### Goal of the exercise
Could you reproduce all of the following entries exactly?

•••••

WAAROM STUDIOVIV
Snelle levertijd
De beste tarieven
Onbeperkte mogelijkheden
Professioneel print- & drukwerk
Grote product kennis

•••••

### Solved problem
WAAROM STUDIOVIV
Snelle levertijd
De beste tarieven
Onbeperkte mogelijkheden
Professioneel print- & drukwerk
Grote product kennis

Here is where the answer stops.